Both speakers emphasised that origin compliance should be treated as a core business strategy rather than a regulatory formality.

“Origin is not paperwork; it is strategy,” Sulaiman said. “It shapes where you locate facilities, how you source inputs, and where you sign regional contracts. Treat it as strategic from day one.”

Nwokedi urged Nigerian firms to act early. “AfCFTA is happening now. Early movers will shape supply chains, standards and partnerships.
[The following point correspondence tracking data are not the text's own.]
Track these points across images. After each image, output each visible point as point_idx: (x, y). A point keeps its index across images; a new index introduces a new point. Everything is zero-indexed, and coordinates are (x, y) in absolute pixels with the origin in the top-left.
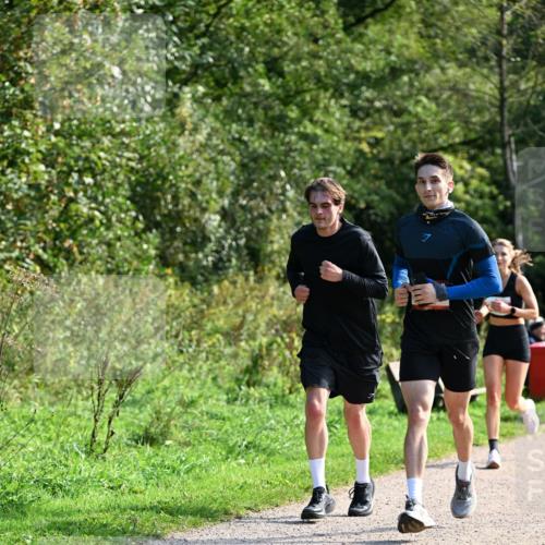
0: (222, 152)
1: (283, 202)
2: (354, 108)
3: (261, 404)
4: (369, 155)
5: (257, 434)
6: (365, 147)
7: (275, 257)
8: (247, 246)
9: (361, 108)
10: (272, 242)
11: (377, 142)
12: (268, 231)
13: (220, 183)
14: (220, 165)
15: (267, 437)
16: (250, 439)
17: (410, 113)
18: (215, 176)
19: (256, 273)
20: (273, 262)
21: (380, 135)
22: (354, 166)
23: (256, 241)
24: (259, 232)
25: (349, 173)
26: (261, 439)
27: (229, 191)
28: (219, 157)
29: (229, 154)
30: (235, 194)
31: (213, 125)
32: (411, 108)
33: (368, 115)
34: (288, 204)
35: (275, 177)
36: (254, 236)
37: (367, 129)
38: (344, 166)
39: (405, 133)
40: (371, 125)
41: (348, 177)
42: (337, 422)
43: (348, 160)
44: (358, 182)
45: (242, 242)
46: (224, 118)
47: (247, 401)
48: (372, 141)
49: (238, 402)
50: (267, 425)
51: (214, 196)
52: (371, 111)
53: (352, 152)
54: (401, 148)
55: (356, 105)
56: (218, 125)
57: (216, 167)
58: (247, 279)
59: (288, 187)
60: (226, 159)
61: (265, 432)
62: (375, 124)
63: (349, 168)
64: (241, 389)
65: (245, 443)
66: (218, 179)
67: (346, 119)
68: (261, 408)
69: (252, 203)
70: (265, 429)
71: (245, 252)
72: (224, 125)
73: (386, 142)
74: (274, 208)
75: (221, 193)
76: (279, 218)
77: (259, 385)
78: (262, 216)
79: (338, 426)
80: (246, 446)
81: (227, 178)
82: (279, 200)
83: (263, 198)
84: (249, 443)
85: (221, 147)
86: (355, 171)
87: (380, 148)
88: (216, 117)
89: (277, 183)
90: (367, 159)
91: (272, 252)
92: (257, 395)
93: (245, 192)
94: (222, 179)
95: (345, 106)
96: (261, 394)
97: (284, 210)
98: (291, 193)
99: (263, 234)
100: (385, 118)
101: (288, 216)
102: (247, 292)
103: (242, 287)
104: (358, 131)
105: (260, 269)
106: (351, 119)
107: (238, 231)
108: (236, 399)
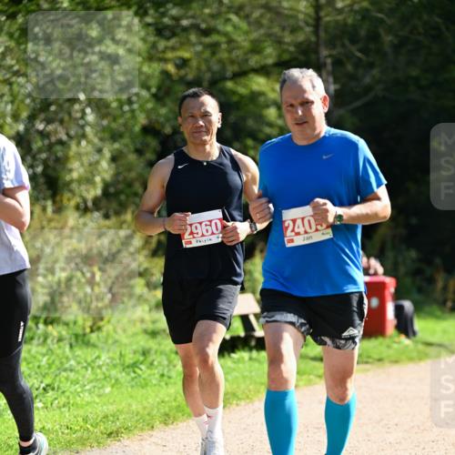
0: (17, 74)
1: (83, 127)
2: (160, 26)
3: (61, 344)
4: (175, 78)
5: (56, 376)
6: (171, 68)
7: (74, 186)
8: (44, 173)
9: (167, 27)
10: (71, 171)
11: (183, 63)
12: (67, 158)
13: (15, 107)
14: (15, 87)
15: (67, 379)
16: (48, 381)
17: (218, 32)
18: (10, 98)
19: (54, 202)
20: (71, 191)
21: (186, 55)
22: (159, 88)
23: (54, 169)
24: (58, 160)
25: (155, 96)
26: (60, 381)
27: (24, 115)
28: (14, 79)
29: (25, 75)
30: (32, 118)
31: (7, 44)
32: (220, 27)
33: (174, 35)
34: (88, 129)
35: (74, 100)
36: (51, 163)
37: (173, 49)
38: (148, 88)
39: (214, 53)
40: (178, 45)
41: (153, 100)
42: (142, 363)
43: (154, 83)
44: (164, 105)
45: (39, 169)
46: (20, 37)
47: (45, 339)
48: (178, 62)
49: (35, 342)
50: (67, 366)
51: (9, 120)
52: (178, 31)
53: (157, 73)
54: (209, 69)
55: (162, 23)
56: (12, 44)
57: (11, 89)
58: (44, 209)
59: (88, 110)
60: (22, 80)
61: (64, 374)
62: (182, 44)
63: (154, 90)
64: (37, 328)
65: (43, 385)
66: (12, 102)
67: (152, 39)
68: (60, 347)
69: (50, 128)
70: (65, 370)
71: (42, 180)
72: (19, 44)
73: (194, 63)
74: (72, 133)
75: (16, 117)
76: (79, 144)
77: (58, 324)
78: (61, 142)
79: (143, 367)
80: (44, 389)
81: (23, 101)
82: (78, 125)
83: (61, 122)
84: (47, 386)
85: (16, 68)
86: (161, 94)
87: (187, 69)
88: (11, 36)
89: (77, 107)
90: (173, 81)
91: (72, 181)
92: (55, 334)
93: (42, 116)
94: (17, 102)
95: (149, 25)
96: (59, 332)
97: (84, 136)
98: (91, 117)
99: (62, 162)
100: (193, 38)
101: (88, 142)
102: (45, 223)
103: (39, 218)
104: (164, 52)
105: (58, 198)
106: (157, 38)
107: (34, 158)
108: (32, 339)
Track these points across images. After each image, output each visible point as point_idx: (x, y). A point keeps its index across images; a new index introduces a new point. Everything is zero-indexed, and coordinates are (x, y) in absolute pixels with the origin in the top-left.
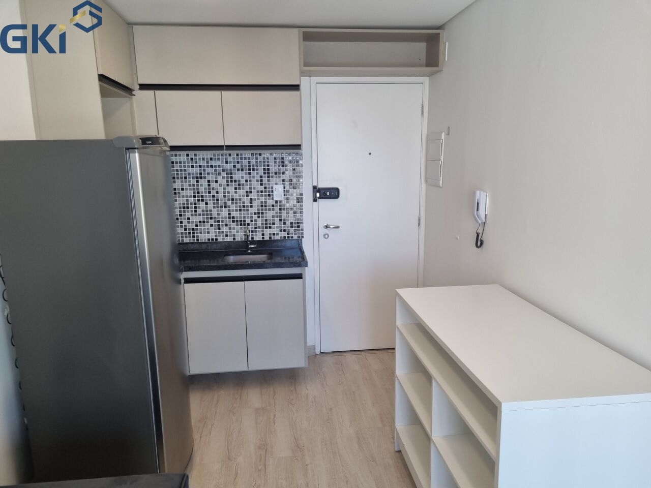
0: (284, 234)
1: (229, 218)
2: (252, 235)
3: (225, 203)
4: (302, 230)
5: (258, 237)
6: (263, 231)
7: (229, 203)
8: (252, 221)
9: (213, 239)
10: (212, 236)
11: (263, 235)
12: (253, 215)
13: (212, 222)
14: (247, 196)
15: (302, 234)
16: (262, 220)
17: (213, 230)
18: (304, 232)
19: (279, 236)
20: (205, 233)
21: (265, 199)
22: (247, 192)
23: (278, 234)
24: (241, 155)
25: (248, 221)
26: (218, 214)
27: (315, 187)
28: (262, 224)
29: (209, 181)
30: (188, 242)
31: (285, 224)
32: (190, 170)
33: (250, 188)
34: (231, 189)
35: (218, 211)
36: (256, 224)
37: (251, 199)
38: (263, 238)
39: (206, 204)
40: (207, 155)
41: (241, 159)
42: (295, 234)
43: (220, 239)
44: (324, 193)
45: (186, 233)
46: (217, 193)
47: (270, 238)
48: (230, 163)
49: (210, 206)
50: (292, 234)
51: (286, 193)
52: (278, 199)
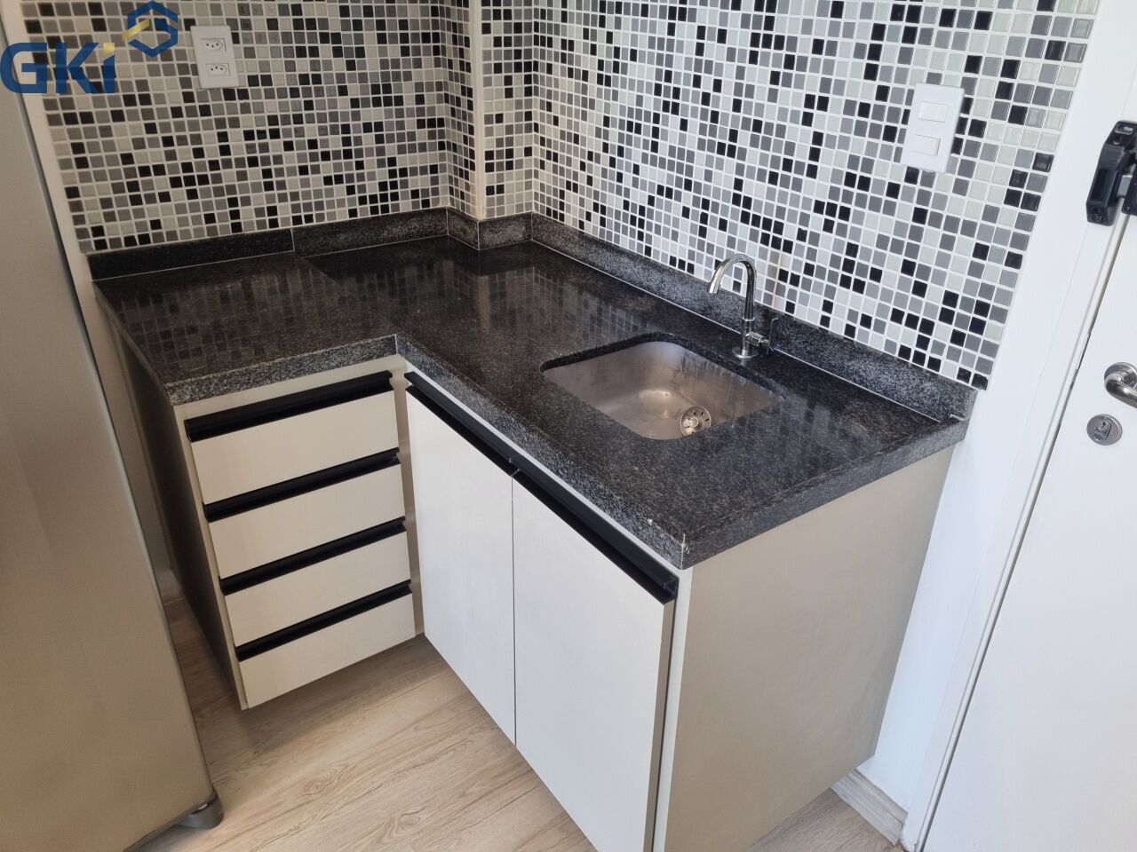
0: (906, 337)
1: (736, 199)
2: (792, 294)
3: (733, 135)
4: (991, 349)
5: (810, 313)
6: (830, 292)
7: (744, 138)
8: (802, 235)
9: (682, 264)
10: (680, 250)
11: (828, 307)
12: (811, 212)
13: (688, 197)
14: (807, 120)
15: (986, 366)
16: (837, 246)
17: (687, 227)
18: (999, 362)
19: (885, 337)
21: (871, 148)
22: (809, 101)
23: (880, 327)
25: (789, 233)
26: (708, 176)
28: (835, 261)
29: (701, 32)
30: (626, 247)
31: (920, 289)
33: (825, 85)
34: (758, 76)
35: (709, 161)
36: (812, 254)
37: (818, 138)
38: (825, 321)
39: (684, 125)
42: (954, 355)
43: (699, 274)
45: (626, 218)
46: (717, 86)
47: (850, 330)
49: (693, 134)
50: (939, 347)
51: (966, 137)
52: (922, 165)
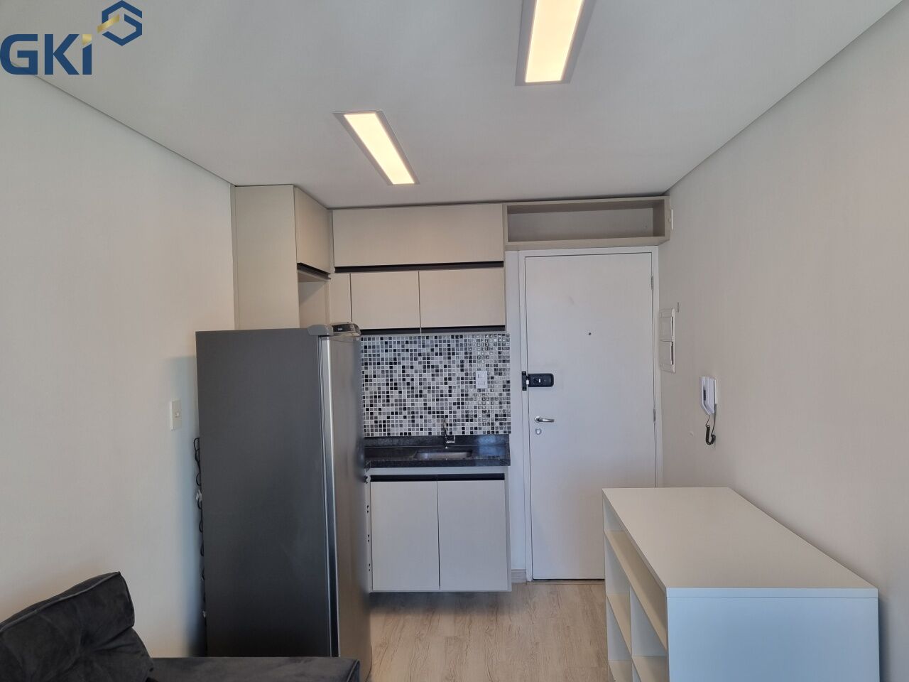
0: (487, 428)
1: (425, 409)
2: (451, 429)
3: (421, 392)
4: (509, 423)
5: (457, 432)
6: (463, 424)
7: (425, 392)
8: (450, 412)
9: (406, 434)
10: (405, 429)
11: (463, 429)
12: (452, 406)
13: (405, 413)
14: (446, 383)
15: (509, 428)
16: (462, 412)
17: (406, 423)
18: (512, 426)
20: (397, 426)
21: (467, 387)
22: (446, 379)
23: (480, 429)
24: (440, 337)
25: (446, 412)
26: (413, 404)
27: (524, 374)
28: (463, 416)
29: (404, 367)
30: (378, 436)
31: (489, 416)
32: (384, 355)
33: (450, 375)
34: (428, 375)
35: (412, 400)
36: (455, 416)
37: (450, 387)
38: (463, 433)
39: (400, 392)
40: (403, 338)
41: (440, 341)
42: (501, 428)
43: (414, 434)
44: (535, 379)
45: (376, 426)
46: (412, 380)
47: (472, 433)
48: (428, 346)
49: (405, 395)
50: (497, 428)
51: (490, 380)
52: (482, 387)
Are you going to lead, or simply follow?”

Officials also provided updates on AfCFTA implementation, noting that 92 per cent of rules of origin had been agreed, with negotiations ongoing in the textiles and automotive sectors.

An online dispute resolution mechanism has been established to coordinate Customs authorities, standards bodies and complainants.

Nigeria has deployed a fully operational electronic certification system for paperless trade, while Nigerian Customs is introducing risk-management frameworks that could allow exporter self-certification on commercial invoices.

Following a five-year implementation review led by the Minister of Industry and Investment, Dr Jumoke Oduwole, government sensitisation efforts have intensified through partnerships with the Nigerian Association of Chambers of Commerce, Industry, Mines, and Agriculture; Women’s Chambers of Commerce; zonal outreach programmes and ‘P3 engagements’ involving the press, private sector and public institutions.

“The government will not trade under AfCFTA — our exporters will,” officials said. “If they win, we win.”

Nigerian Customs also reiterated its open-door policy for pre-export origin verification to help businesses avoid delays and additional costs at the border.

The webinar highlighted Nigeria’s potential as a regional energy and transition-fuel hub, building on frameworks such as the West African Power Pool to support cross-border electricity trade.

Key recommendations included structuring projects for origin compliance from inception, forming regional joint ventures, aligning with continental standards and leveraging AfCFTA service commitments to export Nigerian energy expertise.

The session ended with confirmation that the webinar was a technical precursor to the Nigeria Local Content AfCFTA Energy Summit, which will convene policymakers, industry leaders and trade experts to develop strategies for maximising Africa’s energy potential under the AfCFTA framework.